Your objective =
Quote the whole listing exactly. Leave the pictures out of your copy.

Input data =
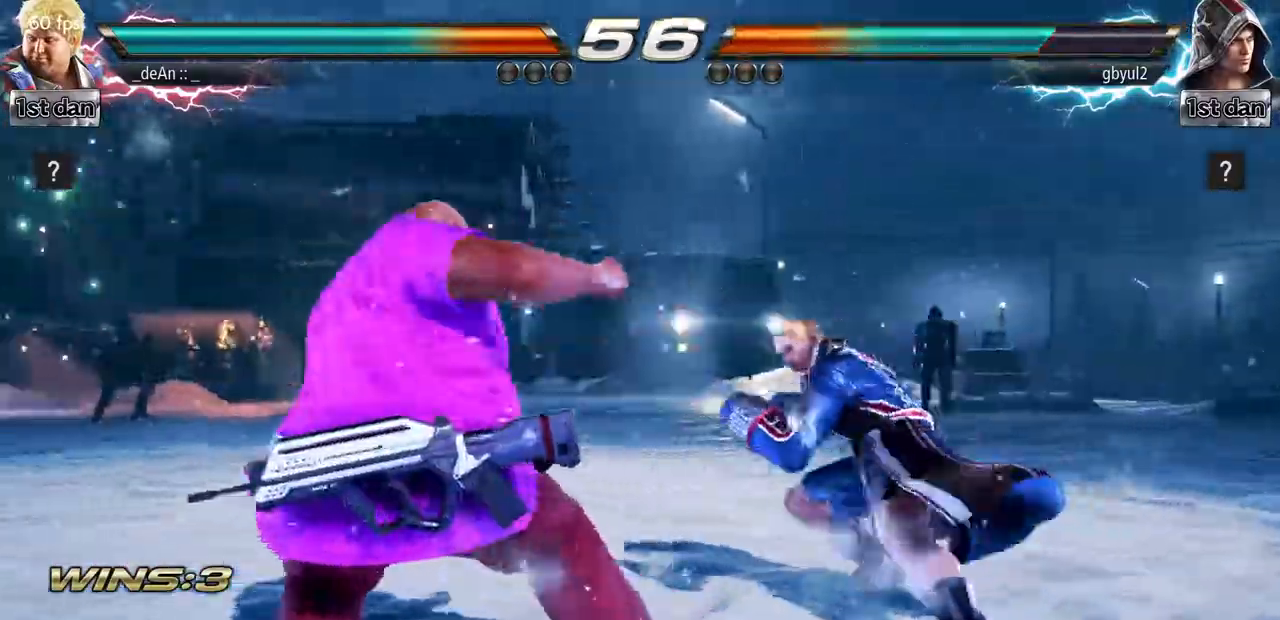
{"buttons": [], "left_stick": "down", "events": [[184, "left_stick", "left"], [384, "left_stick", "center"], [434, "left_stick", "down"]]}
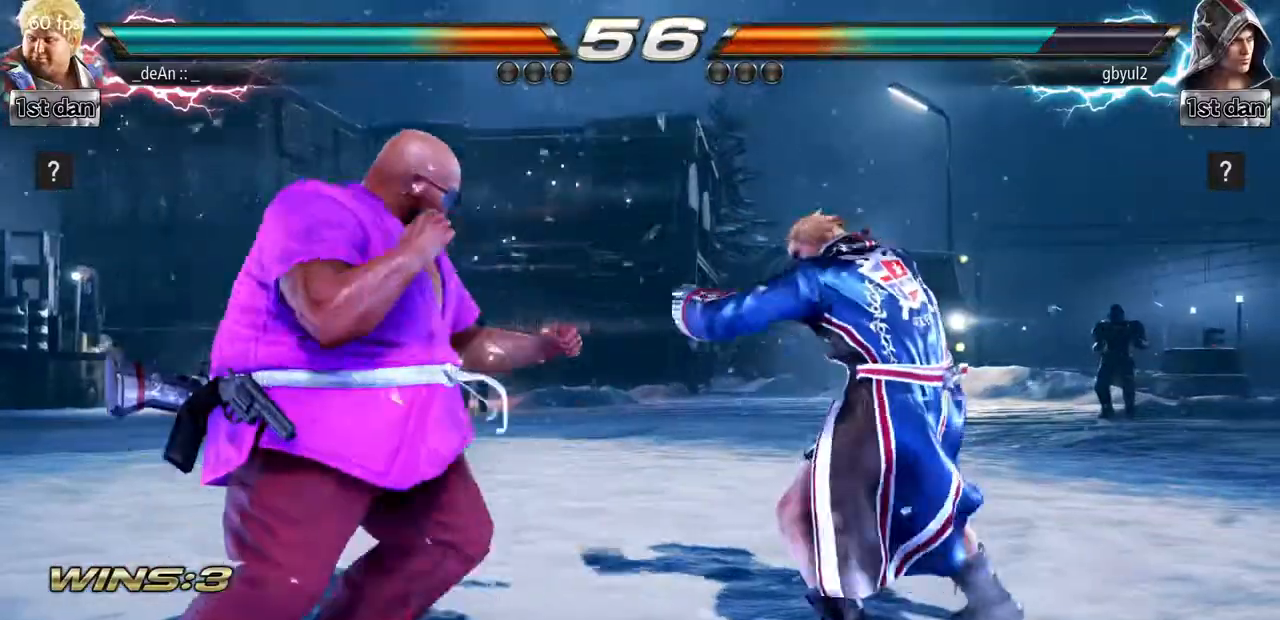
{"buttons": [], "left_stick": "center", "events": [[133, "left_stick", "center"], [150, "TRIANGLE", "down"], [200, "SQUARE", "down"], [283, "TRIANGLE", "up"], [333, "SQUARE", "up"]]}
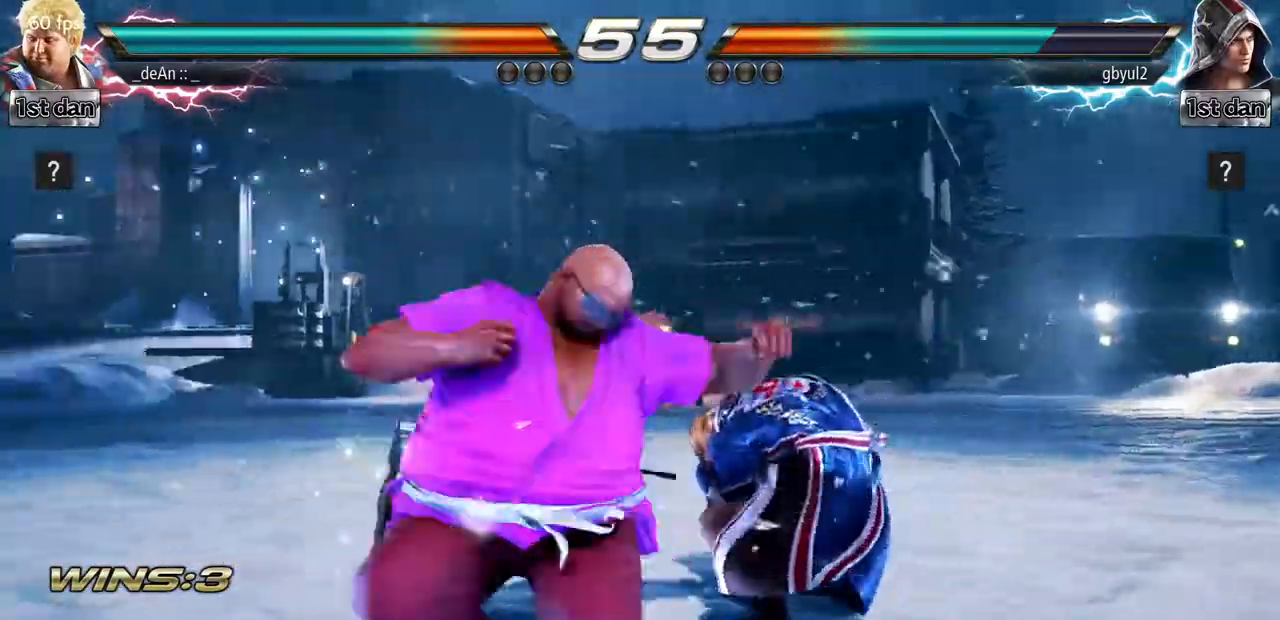
{"buttons": [], "left_stick": "center", "events": []}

Response to the task =
{"buttons": [], "left_stick": "down", "events": [[184, "left_stick", "left"], [384, "left_stick", "center"], [434, "left_stick", "down"]]}
{"buttons": [], "left_stick": "center", "events": [[133, "left_stick", "center"], [150, "TRIANGLE", "down"], [200, "SQUARE", "down"], [283, "TRIANGLE", "up"], [333, "SQUARE", "up"]]}
{"buttons": [], "left_stick": "center", "events": []}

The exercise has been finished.